Foreign portfolio investors (FPIs) have pulled out a record $6 billion from the Indian debt segment in the first six months of calendar 2018. This is the highest outflow witnessed in the first half of any calendar year from the data available since 2002. At this rate, the segment is set to witness record outflows for the full calendar.
The highest outflow so far has been in 2013, when FPIs sold $7.97 billion in debt. The second highest outflow was in 2016 when FPIs pulled out $6.36 billion.

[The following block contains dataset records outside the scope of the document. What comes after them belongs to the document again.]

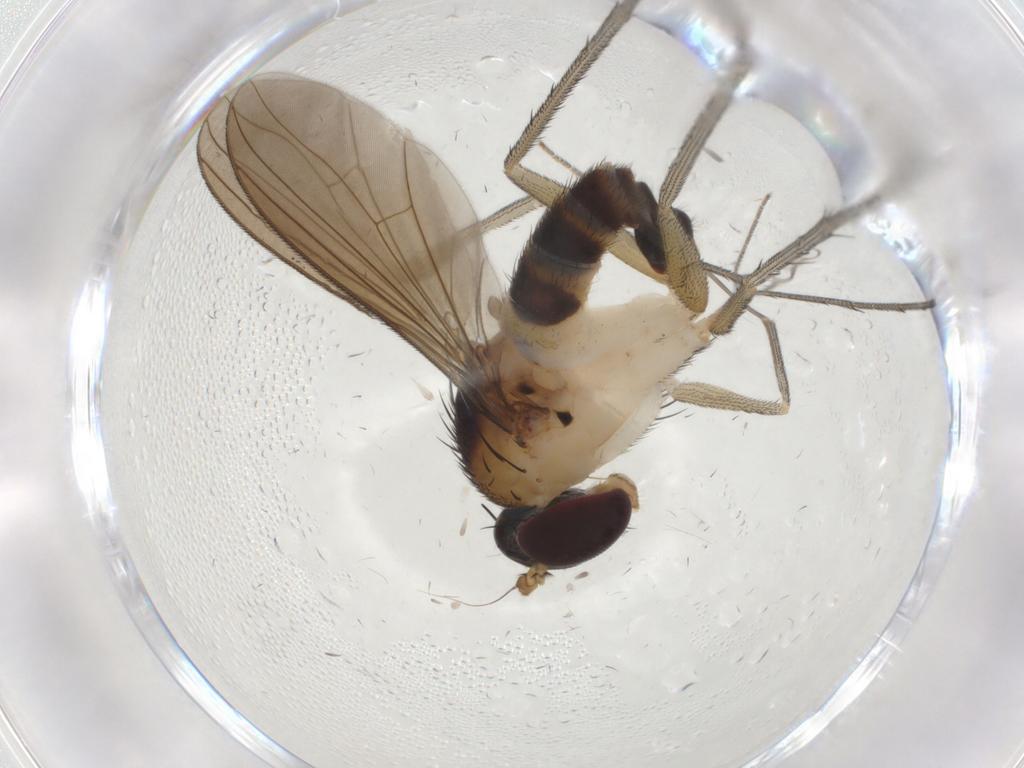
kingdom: Animalia
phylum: Arthropoda
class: Insecta
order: Diptera
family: Dolichopodidae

After pumping in a robust $23 billion in the Indian debt segment in 2017, the year 2018 too began on a positive note. The FPIs bought Indian debt worth $1.29 billion in January. But the trend started to reverse thereafter as FPIs turned net sellers in February. The sell-off has intensified since March.
US yields spike
A surge in the US Treasury yields was one of the major reasons for the FPIs to pull out money from the Indian market. The US 10-Year Treasury yields which were broadly rangebound between 2.7 and 2.9 per cent since February rose to 3 per cent levels for the first time since 2013 in May. The yields spiking to a high of 3.11 per cent in May resulted in an outflow of $2.9 billion from the Indian debt in that month, the highest since November 2016.
Interest rate hike
The second factor that is keeping FPIs on tenterhooks is the continuing interest rate hikes from the US. The new Federal Reserve Chairman Jerome Powell who took over in February increased the rates in March and left unchanged the central bank’s plan for a total of three increases this year. However, in its last meeting in June, it increased the rates again and hinted that there could be a total of four rate hikes this year. With two more rate hikes likely for the rest of the year, the FPI outflows may continue in the coming months as well.
Longest selling streak
The FPIs have been on a strong selling spree since February. They have remained net sellers of Indian debt for five consecutive months since February. This has been the longest selling streak since 2013 when the FPIs sold for six consecutive months between June and November.
Even on a weekly basis, the FPIs have been selling consistently over the last eleven weeks since mid-April – the longest since 2013 when they sold for fourteen consecutive weeks between June and August.
The $5.9 billion outflow in this quarter (April to June) is the highest outflow seen in the first quarter (Q1) of any financial year.